Data records:
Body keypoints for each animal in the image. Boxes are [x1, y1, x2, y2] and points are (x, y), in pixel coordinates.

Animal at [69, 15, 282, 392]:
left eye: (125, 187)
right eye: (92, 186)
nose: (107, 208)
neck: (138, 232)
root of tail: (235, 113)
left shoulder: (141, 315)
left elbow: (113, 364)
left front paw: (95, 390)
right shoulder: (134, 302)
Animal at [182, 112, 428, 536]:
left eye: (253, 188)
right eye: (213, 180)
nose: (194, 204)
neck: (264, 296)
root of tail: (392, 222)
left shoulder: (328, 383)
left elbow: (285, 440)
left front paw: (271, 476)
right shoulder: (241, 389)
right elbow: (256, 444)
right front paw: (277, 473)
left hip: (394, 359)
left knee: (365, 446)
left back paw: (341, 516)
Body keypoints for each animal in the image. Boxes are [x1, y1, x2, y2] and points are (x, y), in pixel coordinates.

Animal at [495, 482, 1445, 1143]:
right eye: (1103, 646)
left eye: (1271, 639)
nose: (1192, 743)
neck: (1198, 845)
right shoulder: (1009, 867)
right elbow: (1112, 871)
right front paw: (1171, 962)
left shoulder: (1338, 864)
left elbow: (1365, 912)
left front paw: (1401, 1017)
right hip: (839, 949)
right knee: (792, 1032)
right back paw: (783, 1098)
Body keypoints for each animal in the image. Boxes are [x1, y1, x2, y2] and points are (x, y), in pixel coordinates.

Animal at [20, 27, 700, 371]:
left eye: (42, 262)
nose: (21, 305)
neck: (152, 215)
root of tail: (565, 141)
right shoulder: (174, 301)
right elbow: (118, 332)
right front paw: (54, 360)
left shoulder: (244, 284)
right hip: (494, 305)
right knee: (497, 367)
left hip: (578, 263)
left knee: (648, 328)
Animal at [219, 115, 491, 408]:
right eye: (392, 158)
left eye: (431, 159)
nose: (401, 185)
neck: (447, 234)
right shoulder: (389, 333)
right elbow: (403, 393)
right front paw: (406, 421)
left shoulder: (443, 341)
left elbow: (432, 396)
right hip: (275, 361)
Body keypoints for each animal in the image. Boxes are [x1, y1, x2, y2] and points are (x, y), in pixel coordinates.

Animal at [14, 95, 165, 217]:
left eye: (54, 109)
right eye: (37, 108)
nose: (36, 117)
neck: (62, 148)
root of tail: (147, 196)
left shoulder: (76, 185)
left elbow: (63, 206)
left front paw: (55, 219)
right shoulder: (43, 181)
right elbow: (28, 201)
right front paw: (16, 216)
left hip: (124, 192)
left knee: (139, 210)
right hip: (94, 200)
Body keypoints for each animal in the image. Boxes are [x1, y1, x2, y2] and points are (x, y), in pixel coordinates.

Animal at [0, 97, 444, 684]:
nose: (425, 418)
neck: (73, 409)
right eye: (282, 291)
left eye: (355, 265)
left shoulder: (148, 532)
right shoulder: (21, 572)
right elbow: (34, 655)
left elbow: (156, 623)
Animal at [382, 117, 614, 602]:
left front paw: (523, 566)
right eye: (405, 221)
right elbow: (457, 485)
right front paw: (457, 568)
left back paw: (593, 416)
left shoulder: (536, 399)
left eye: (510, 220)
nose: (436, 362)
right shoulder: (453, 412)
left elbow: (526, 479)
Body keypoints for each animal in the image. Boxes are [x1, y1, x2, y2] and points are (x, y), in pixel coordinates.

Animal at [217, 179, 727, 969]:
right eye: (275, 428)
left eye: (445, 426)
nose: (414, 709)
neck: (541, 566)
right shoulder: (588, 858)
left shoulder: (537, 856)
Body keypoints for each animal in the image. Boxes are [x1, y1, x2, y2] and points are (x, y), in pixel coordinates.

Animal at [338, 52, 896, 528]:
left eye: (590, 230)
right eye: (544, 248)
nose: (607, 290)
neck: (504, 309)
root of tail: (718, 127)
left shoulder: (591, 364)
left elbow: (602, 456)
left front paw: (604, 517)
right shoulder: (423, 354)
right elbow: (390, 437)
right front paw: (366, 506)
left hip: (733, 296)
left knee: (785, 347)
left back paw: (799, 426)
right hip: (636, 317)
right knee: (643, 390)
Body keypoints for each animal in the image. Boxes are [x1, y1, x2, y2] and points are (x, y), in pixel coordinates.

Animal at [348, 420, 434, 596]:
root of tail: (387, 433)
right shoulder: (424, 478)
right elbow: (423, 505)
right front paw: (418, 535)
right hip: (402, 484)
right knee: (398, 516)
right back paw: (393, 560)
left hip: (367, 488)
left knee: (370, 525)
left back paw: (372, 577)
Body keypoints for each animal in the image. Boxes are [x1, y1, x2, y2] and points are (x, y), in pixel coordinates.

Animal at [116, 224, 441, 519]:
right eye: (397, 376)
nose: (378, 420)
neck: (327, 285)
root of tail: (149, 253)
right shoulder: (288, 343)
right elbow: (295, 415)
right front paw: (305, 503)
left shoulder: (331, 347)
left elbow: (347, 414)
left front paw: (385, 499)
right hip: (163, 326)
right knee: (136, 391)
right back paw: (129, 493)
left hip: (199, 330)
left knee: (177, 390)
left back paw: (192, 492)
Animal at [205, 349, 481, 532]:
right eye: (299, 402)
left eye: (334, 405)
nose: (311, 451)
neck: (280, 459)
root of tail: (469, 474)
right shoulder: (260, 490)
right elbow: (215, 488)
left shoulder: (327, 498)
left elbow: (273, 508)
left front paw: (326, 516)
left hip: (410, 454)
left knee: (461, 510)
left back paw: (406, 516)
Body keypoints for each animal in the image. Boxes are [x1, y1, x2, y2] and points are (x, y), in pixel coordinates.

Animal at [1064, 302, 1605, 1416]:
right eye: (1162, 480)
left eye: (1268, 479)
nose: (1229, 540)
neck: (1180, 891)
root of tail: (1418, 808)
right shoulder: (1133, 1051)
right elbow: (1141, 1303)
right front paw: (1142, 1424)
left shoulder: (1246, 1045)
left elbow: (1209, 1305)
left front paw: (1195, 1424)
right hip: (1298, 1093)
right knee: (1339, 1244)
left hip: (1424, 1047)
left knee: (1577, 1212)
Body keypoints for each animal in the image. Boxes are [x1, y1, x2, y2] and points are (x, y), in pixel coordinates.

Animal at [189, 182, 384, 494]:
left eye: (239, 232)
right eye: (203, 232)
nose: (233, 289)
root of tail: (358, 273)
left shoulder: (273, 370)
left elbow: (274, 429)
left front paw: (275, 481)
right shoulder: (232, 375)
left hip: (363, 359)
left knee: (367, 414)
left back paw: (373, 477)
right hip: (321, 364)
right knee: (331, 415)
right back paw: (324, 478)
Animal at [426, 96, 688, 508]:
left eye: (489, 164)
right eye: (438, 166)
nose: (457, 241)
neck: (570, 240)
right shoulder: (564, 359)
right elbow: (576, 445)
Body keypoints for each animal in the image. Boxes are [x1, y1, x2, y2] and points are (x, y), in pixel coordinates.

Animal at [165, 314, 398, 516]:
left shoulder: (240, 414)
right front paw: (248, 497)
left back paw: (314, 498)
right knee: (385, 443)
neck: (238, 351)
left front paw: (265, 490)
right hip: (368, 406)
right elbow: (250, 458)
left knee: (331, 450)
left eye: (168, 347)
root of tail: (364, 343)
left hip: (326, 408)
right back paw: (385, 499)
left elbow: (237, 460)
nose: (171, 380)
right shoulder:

Try it: Considering the records above, state how many lines contain the word "tail", with nothing else in your reply.

Exercise result: 11